Esta simple decisión te ayudará a que el jamón se conserve mejor y sepa igual de bien hasta el final.

Un corte seguro empieza por un buen apoyo

Cortar jamón no es cuestión de fuerza, sino de estabilidad:

  • Un jamonero firme evita movimientos innecesarios.
  • Un cuchillo largo y flexible te permitirá cortar con suavidad.
  • Un cuchillo pequeño será tu aliado cuando aparezca el hueso.

Y un consejo importante: corta siempre con calma.
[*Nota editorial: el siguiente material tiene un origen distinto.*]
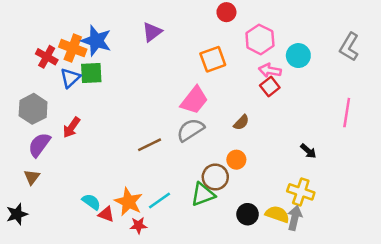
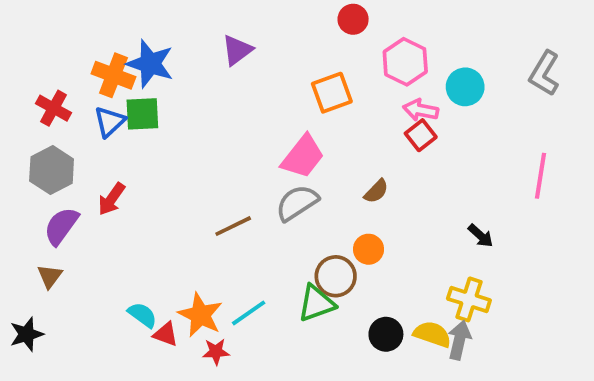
red cross: (47, 57) -> (54, 108), moved

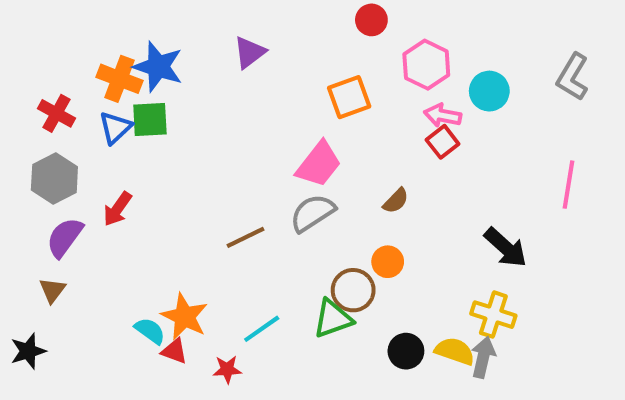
black arrow: (481, 236) -> (506, 248), size x1.6
orange star: (200, 315) -> (184, 317), moved

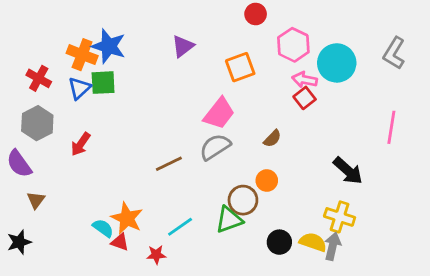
purple triangle: (250, 52) -> (183, 46), moved
cyan circle: (489, 91) -> (337, 63), size x1.4
purple semicircle: (65, 237) -> (19, 164), moved, turned -72

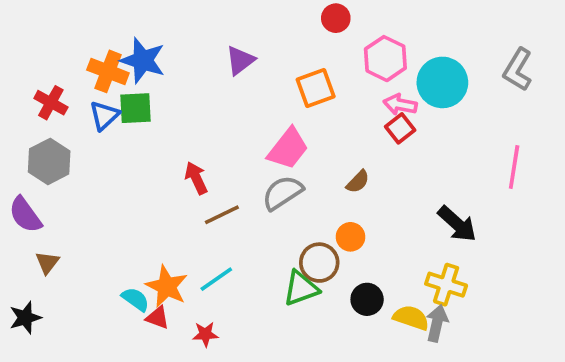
red arrow: (81, 144) -> (196, 178), moved, turned 120
cyan line: (180, 227) -> (216, 279), moved
black circle: (279, 242) -> (367, 299), moved

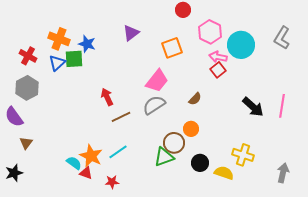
blue star: (143, 60) -> (87, 44), moved, size x0.7
pink line: (514, 167) -> (282, 106), moved
black arrow: (457, 224) -> (253, 107), moved
gray arrow: (437, 323) -> (283, 173), moved

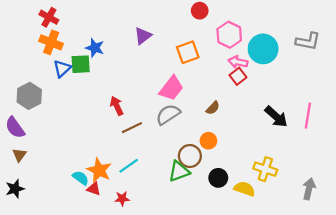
gray L-shape: (282, 38) -> (308, 41), turned -110
orange cross: (59, 39) -> (51, 42), moved
red cross: (28, 56) -> (49, 17), moved
brown triangle: (26, 143) -> (19, 155), moved

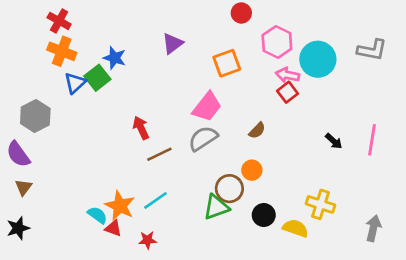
green square: (81, 64) -> (97, 78), turned -35
black arrow: (276, 117) -> (334, 141), size x0.6

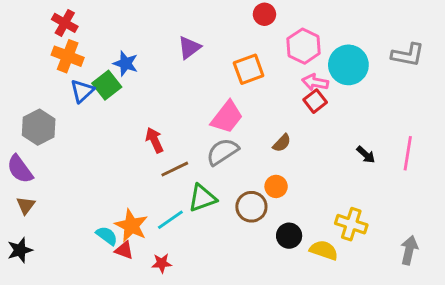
green triangle: (216, 207) -> (202, 198), moved

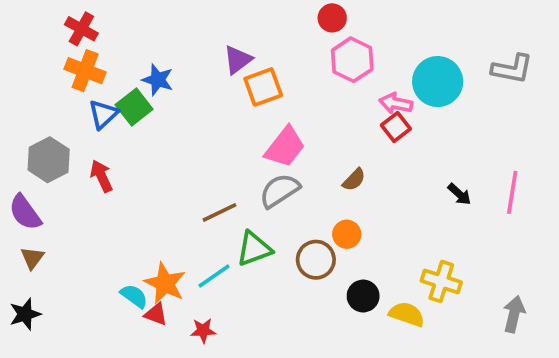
pink hexagon: (304, 46) -> (352, 60), moved
orange square: (249, 69) -> (263, 87), moved
red arrow: (154, 140) -> (101, 176), moved

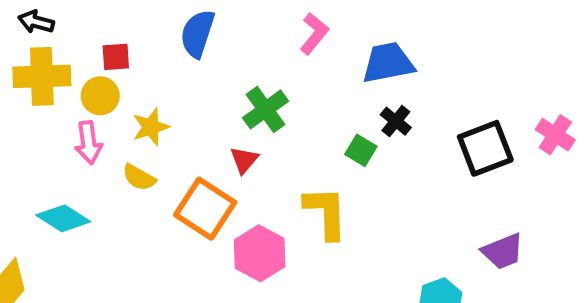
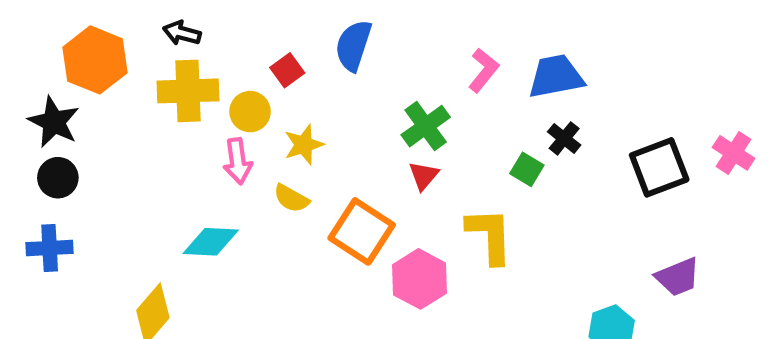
pink L-shape: (314, 34) -> (484, 70), moved
red square: (116, 57) -> (287, 70), moved, turned -32
red triangle: (244, 160) -> (424, 176), moved
cyan diamond: (63, 218) -> (211, 242), turned -30

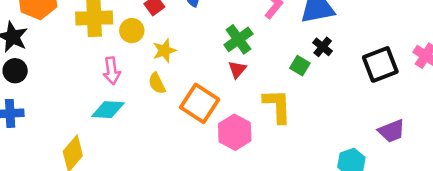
pink arrow: (238, 161) -> (112, 71), moved
yellow semicircle: (291, 198) -> (157, 83), turned 35

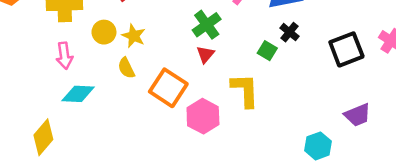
yellow circle: (132, 31) -> (104, 32), moved
yellow star: (164, 51) -> (134, 36), turned -30
pink arrow: (112, 71) -> (64, 56), moved

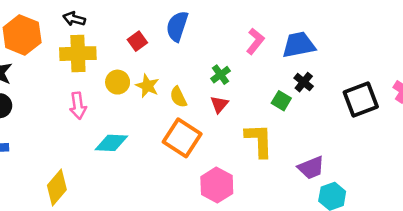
green cross: (207, 25) -> (221, 75), size x0.7
yellow semicircle: (126, 68) -> (178, 97), moved
cyan diamond: (78, 94) -> (111, 143), moved
purple trapezoid: (358, 115) -> (311, 168), moved
pink hexagon: (203, 116) -> (217, 185), moved

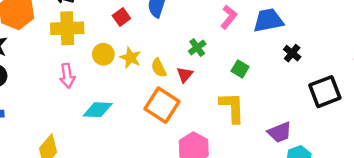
black cross: (304, 82) -> (292, 53), moved
black square: (361, 99) -> (325, 92), moved
green square: (281, 101) -> (240, 69), moved
red triangle: (219, 104) -> (185, 75), moved

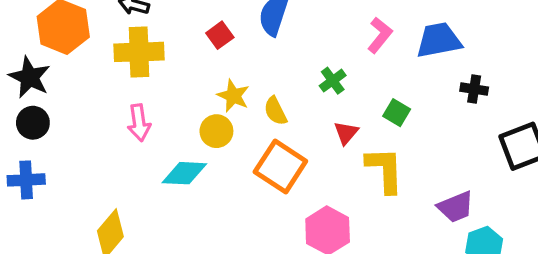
black cross: (292, 53) -> (474, 89), turned -30
yellow circle: (103, 54) -> (216, 131), moved
red triangle: (185, 75) -> (346, 133), moved

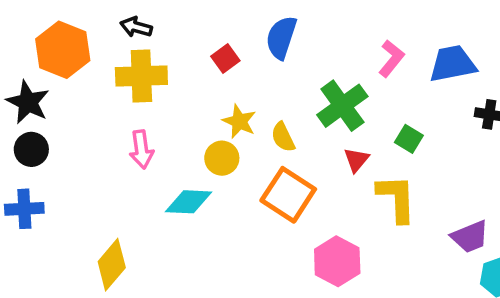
green cross: (333, 81) -> (342, 106), size x1.8

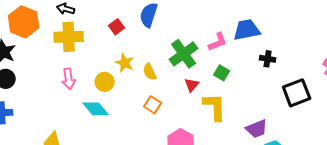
pink L-shape: (391, 58) -> (218, 42), moved, turned 30
yellow circle: (222, 158) -> (105, 82), moved
orange square: (288, 195) -> (153, 105), size x0.6
cyan diamond: (189, 202) -> (96, 109), turned 48

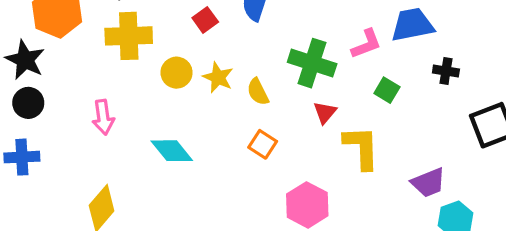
green cross: (184, 54) -> (312, 63), turned -36
green square: (222, 73) -> (387, 90), moved
pink arrow: (69, 79) -> (103, 117), moved
yellow circle: (105, 82) -> (177, 73), moved

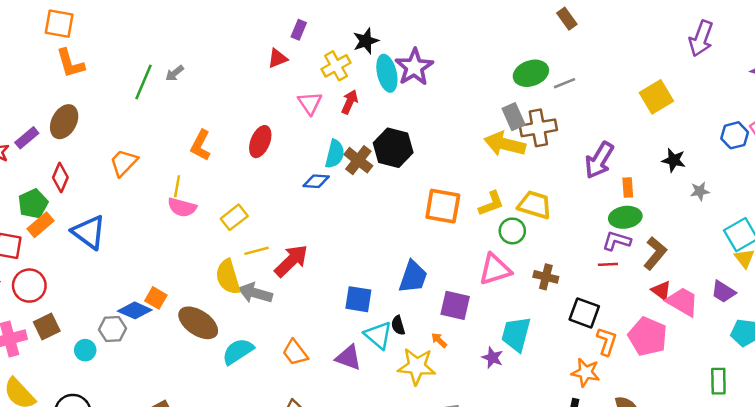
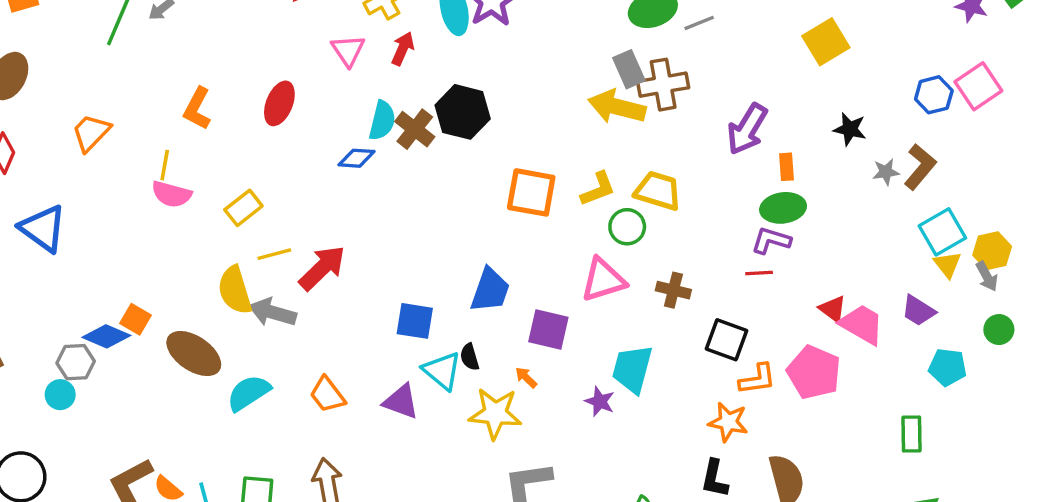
brown L-shape: (655, 253) -> (920, 167), moved
orange L-shape: (607, 341) -> (757, 379), turned 64
cyan circle: (85, 350) -> (60, 395), moved

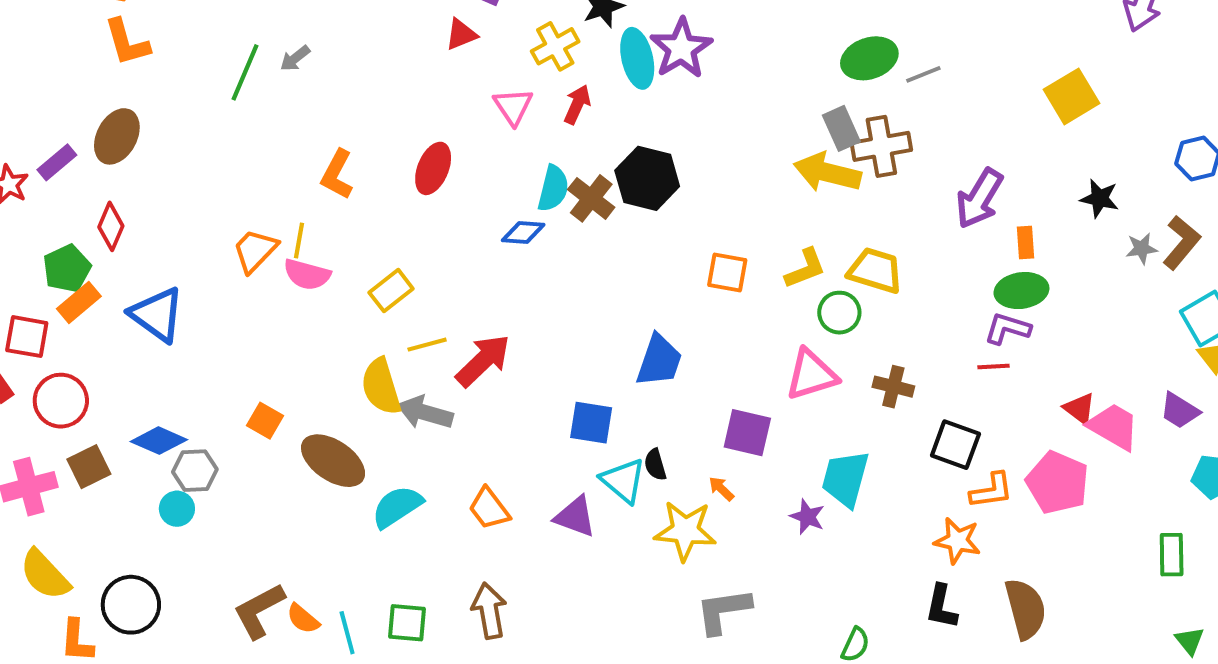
orange trapezoid: (91, 133) -> (255, 250), moved
orange square: (531, 192) -> (727, 273), size x0.7
blue trapezoid: (490, 290) -> (659, 361), moved
blue diamond: (106, 336) -> (159, 441), moved

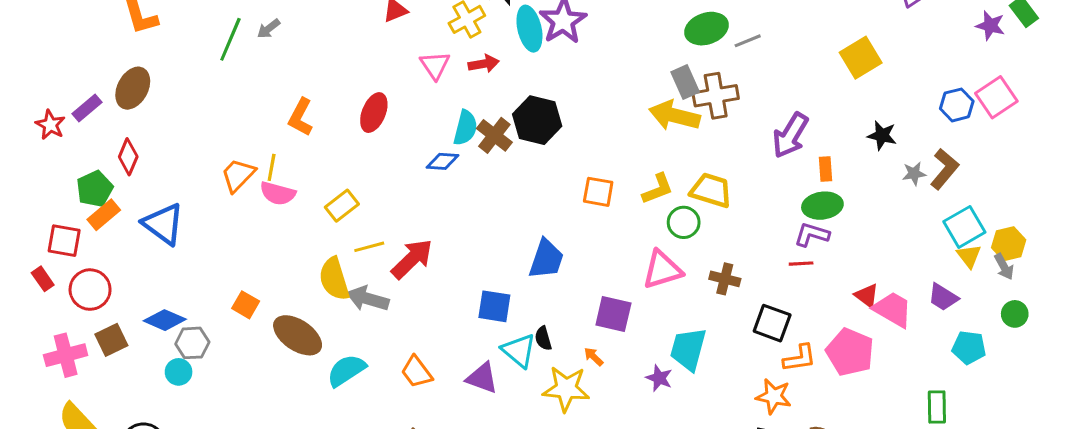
red arrow: (577, 104) -> (484, 64), turned 56

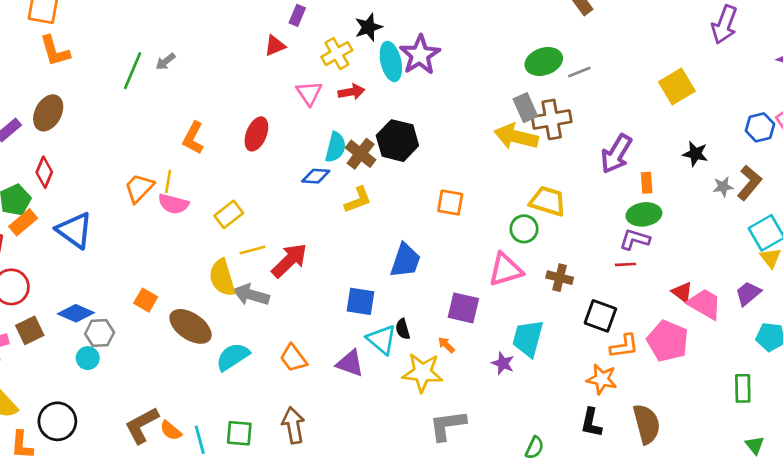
yellow L-shape: (658, 189) -> (358, 200), moved
purple trapezoid: (943, 297) -> (748, 293), turned 108

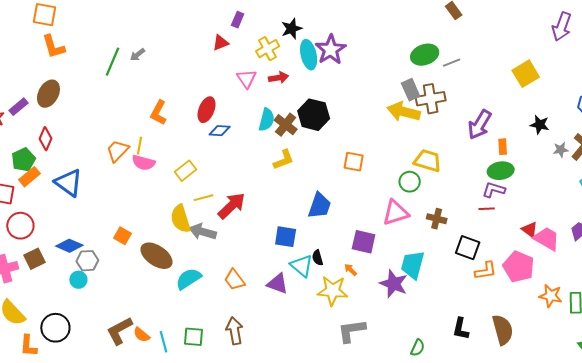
blue diamond: (316, 176) -> (220, 131), moved
purple star: (503, 363) -> (394, 284), size x1.6
orange star: (602, 379) -> (551, 296), moved

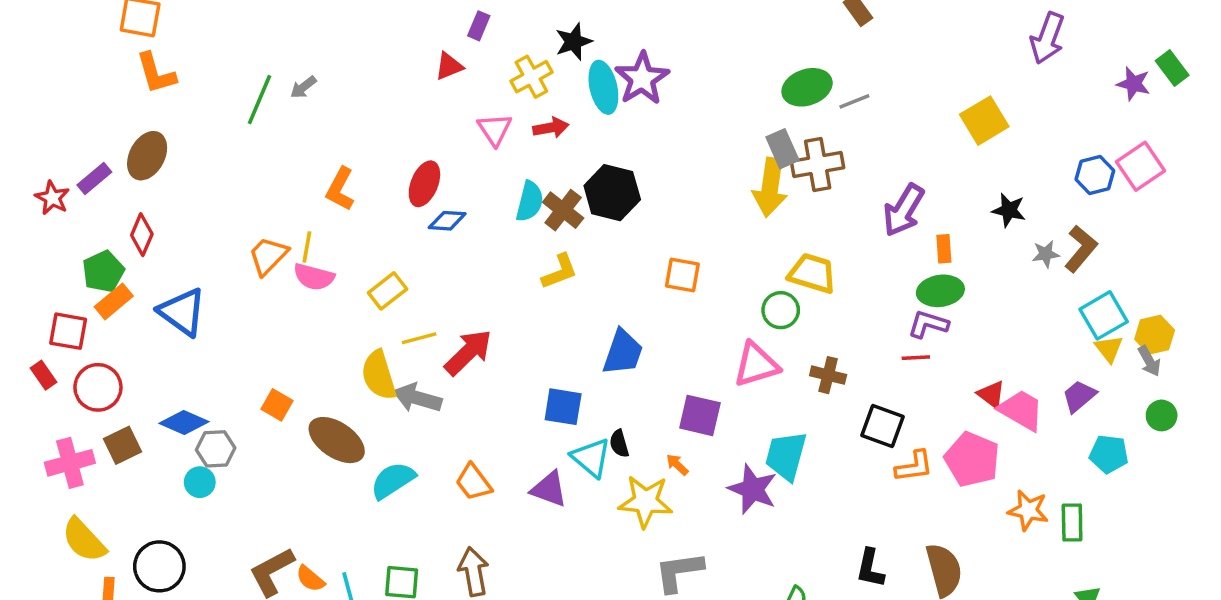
yellow arrow: (404, 112) -> (770, 187), turned -96

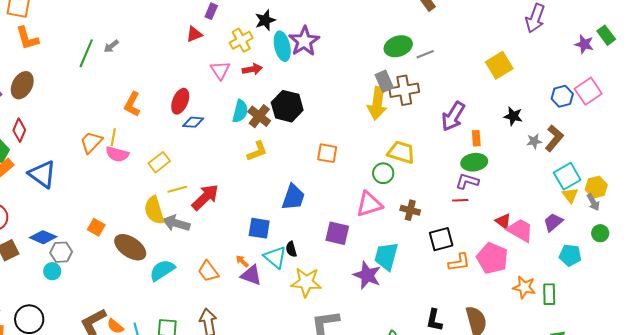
black square: (882, 426) -> (441, 239), turned -35
orange arrow: (677, 465) -> (242, 261), moved

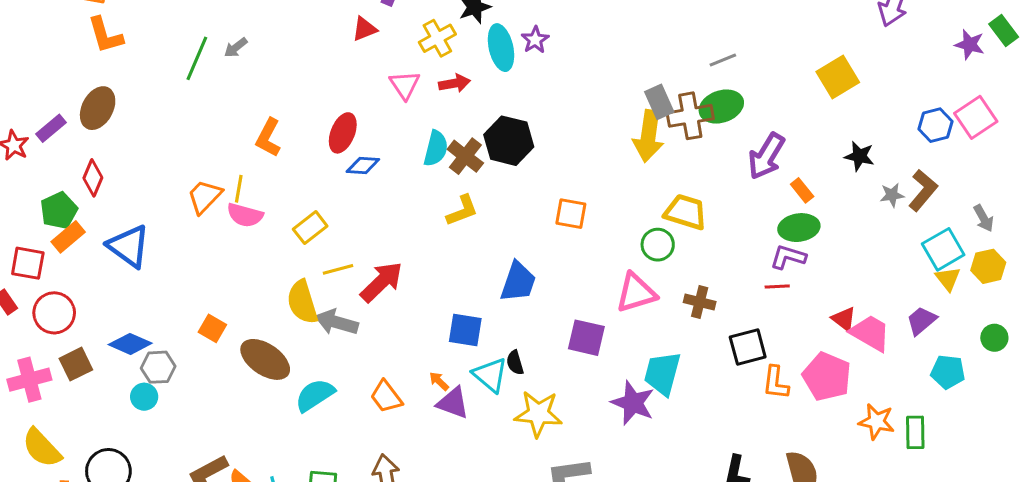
purple star: (304, 41) -> (535, 40), size x0.6
green ellipse: (398, 46) -> (721, 107), moved
orange rectangle: (476, 138) -> (802, 190), turned -35
gray arrow: (593, 202) -> (984, 218), moved
orange L-shape: (459, 262) -> (776, 383), turned 105

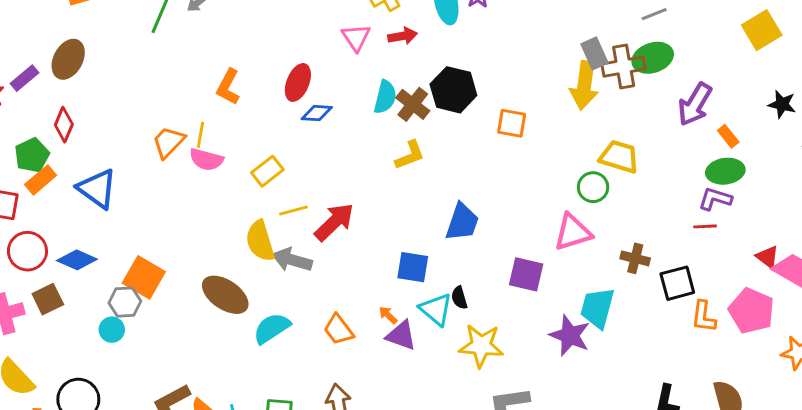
orange square: (571, 214) -> (512, 123), moved
brown cross: (700, 302) -> (635, 258), moved
orange square: (212, 328) -> (144, 277), moved, size x1.6
blue diamond: (130, 344) -> (77, 260), moved

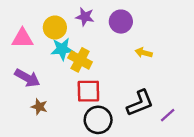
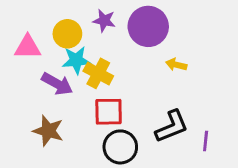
purple circle: (121, 22) -> (148, 26), size x1.4
purple arrow: (27, 78) -> (57, 84), moved
brown star: (39, 107) -> (48, 131), size x1.5
purple line: (168, 115) -> (206, 141), turned -42

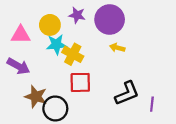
yellow arrow: (176, 65) -> (117, 48), moved
purple arrow: (57, 84) -> (18, 66), moved
black circle: (120, 147) -> (55, 108), moved

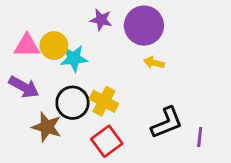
yellow circle: (50, 25) -> (54, 46), moved
yellow cross: (73, 54) -> (104, 101), moved
red square: (80, 82) -> (107, 141), moved, turned -35
black circle: (55, 108) -> (72, 103), moved

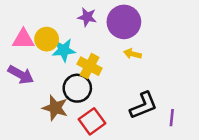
yellow cross: (104, 101) -> (90, 66), moved
black circle: (72, 103) -> (77, 88), moved
brown star: (47, 127) -> (55, 108), moved

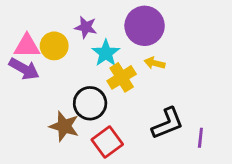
purple star: (87, 17) -> (86, 27), moved
cyan star: (64, 50) -> (106, 53), moved, turned -30
yellow cross: (90, 66) -> (122, 77), moved, turned 30
purple arrow: (21, 75) -> (24, 69), moved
El jamón no tiene prisa.

Preparar la superficie: menos es más

No hace falta desnudar el jamón entero:

  • Retira solo la corteza y la grasa exterior de la zona que vayas a consumir.
  • Deja la grasa blanca: protege la carne y mantiene el sabor.

Así evitas que se reseque y conservas mejor la pieza.

El arte de la loncha fina

Una buena loncha no se mastica, se disfruta:

  • Mejor fina que gruesa.
  • El movimiento del cuchillo debe ser horizontal, sin serrar.
  • Mantén el corte plano para que todas las lonchas salgan parecidas.

No pasa nada si no son perfectas. En casa, lo importante es el sabor.

No todo es plato: aprovecha cada parte

El jamón se transforma según la zona:

  • Las primeras lonchas suelen ser más suaves.
  • Las zonas más curadas funcionan muy bien en cocina.
  • Los recortes y huesos son oro para caldos.

Aprovecharlo todo es parte de disfrutarlo bien.

Cómo guardarlo para que no pierda gracia

Cuando termines de cortar:

  • Cubre la zona de corte con su propia grasa.
  • Protégelo con un paño limpio.
  • Déjalo en un lugar fresco y seco.

El plástico no es buen compañero del jamón.

El verdadero lujo: compartirlo

El jamón no es solo un producto, es una excusa. Para parar, para reunirnos, para cortar unas lonchas sin prisa. En Casa Verita, creemos que la buena mesa empieza en casa y se construye con pequeños gestos, como cuidar lo que ponemos en el plato.